Les Etats-Unis et Palau proposent l’inscription à l’annexe 2 de six espèces de requin surexploitées pour les ailerons. En Méditerranée, la population de requin marteau halicorne (Sphyrna lewini) aurait subi un déclin de plus de 99% depuis le début du 19ème siècle. Dans l’Atlantique du Nord Ouest, le requin marteau halicorne de même que les espèces voisines grand requin marteau (Sphyrna mokarran) et requin marteau lisse (Sphyrna zygaena) auraient subi un déclin de 72% entre 1987 et 2005. 50 à 90.000 tonnes d’ailerons seraient commercialisés chaque année dans le monde alors que les débarquements enregistrés culminent à 3645 tonnes – les ailerons se négocient aux alentours de 133 dollars par kilogramme. Pour les mêmes raisons, la proposition concerne le requin gris (Carcharhinus plumbeus) et le requin sombre (Carcharhinus obscurus).

Le requin océanique (Carcharhinus longimanus) comme les espèces précédentes vit dans les océans Atlantique, Pacifique et Indien et les mers adjacentes. La viande est rarement consommée ; les ailerons ont moins de valeur que sur les espèces requin-marteau (45 à 85 dollars le kilogramme). Les ailerons des requins océaniques représenteraient 2% du volume global du commerce mondial, soit 22.000 tonnes prélevées sur 600.000 individus dont les carcasses sont en majorité rejetées en mer après la mutilation.

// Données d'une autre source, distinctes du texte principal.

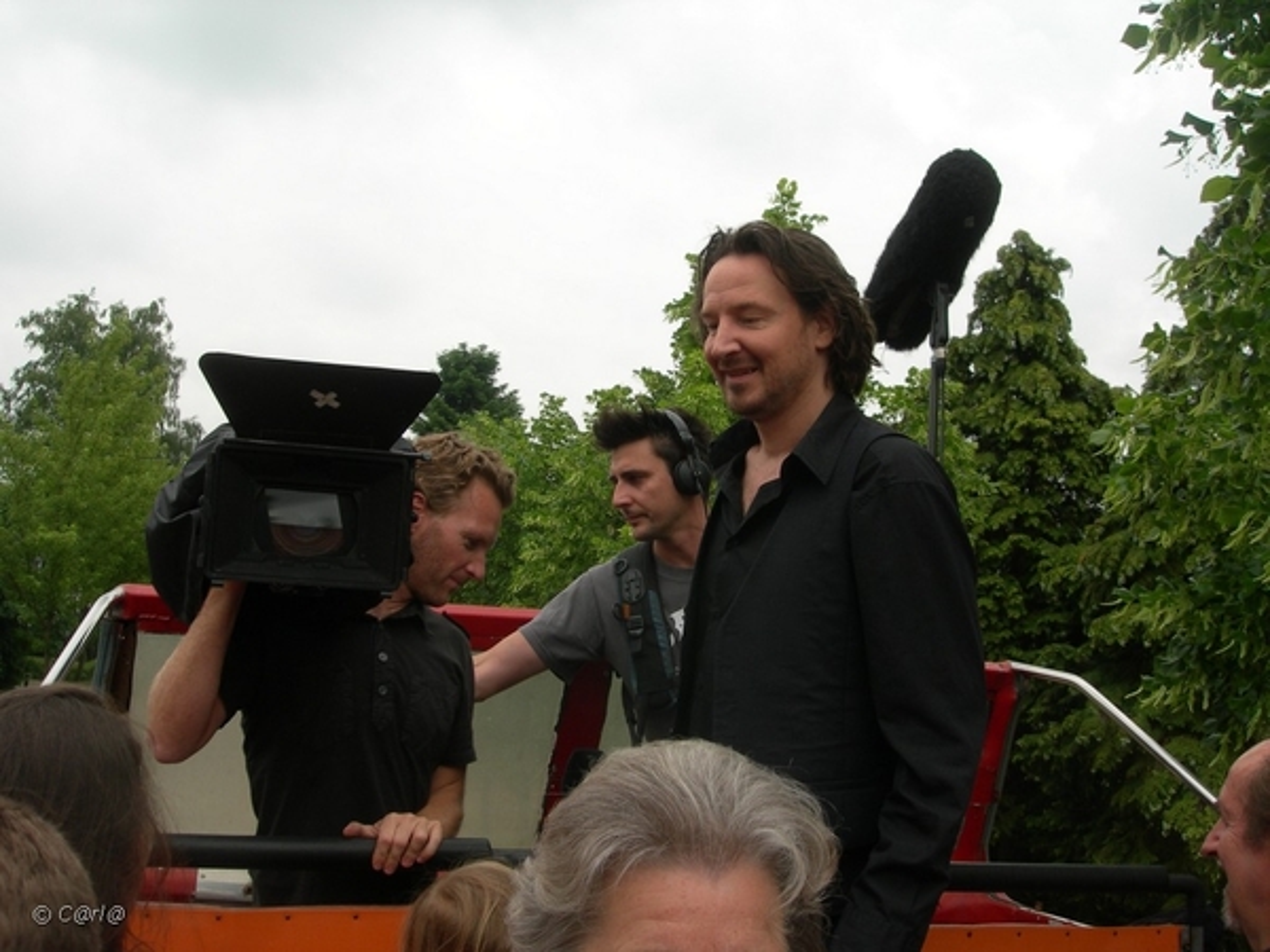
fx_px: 1394
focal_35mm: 38
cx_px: 635
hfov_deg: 49.0
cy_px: 476
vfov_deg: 37.7
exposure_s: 1/165
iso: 50
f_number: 4.8
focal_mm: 7.8
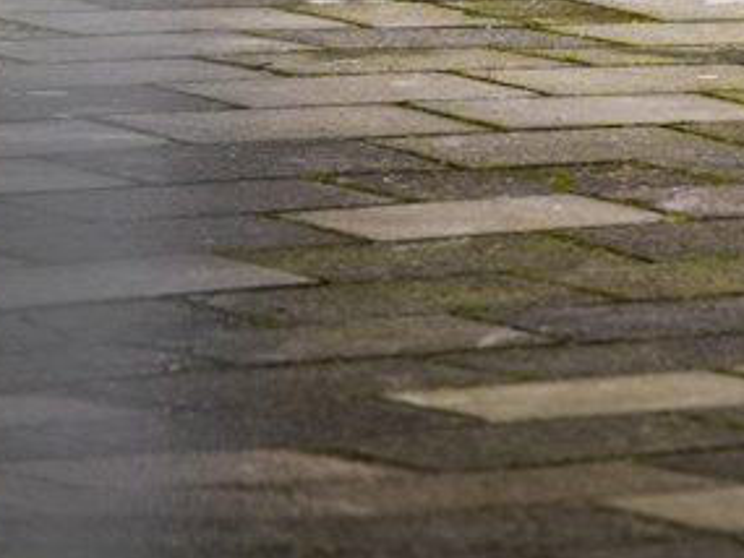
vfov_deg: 1.7
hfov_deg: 2.3
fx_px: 18384
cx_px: 1634
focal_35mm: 855
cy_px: -1090
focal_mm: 132
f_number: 2.8
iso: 100
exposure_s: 1/800
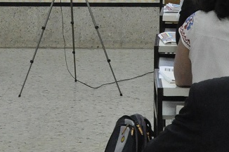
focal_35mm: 193
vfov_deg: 6.9
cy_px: -116
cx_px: 112
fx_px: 1227
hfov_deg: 10.7
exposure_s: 1/100
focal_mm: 30
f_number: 10
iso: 2500
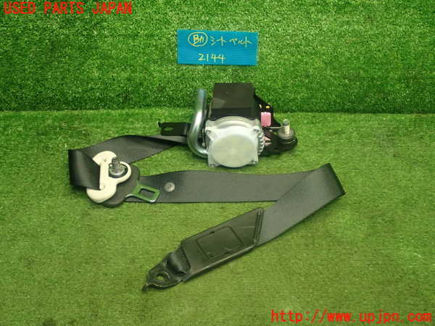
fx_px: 591
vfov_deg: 30.9
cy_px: 163
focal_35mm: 47
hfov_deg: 40.4
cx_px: 218
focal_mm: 8.4
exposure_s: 1/50
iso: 500
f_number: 3.1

Les requins sur l’océan mondial sont dans leur quasi-totalité victimes de la pêche dite non-intentionnelle. Ils sont considérés comme des prises accessoires et accidentelles, ne sont pas comptabilisés mais en même temps ils génèrent pour les pêcheurs, les marchands de soupe et les restaurateurs des bénéfices considérables.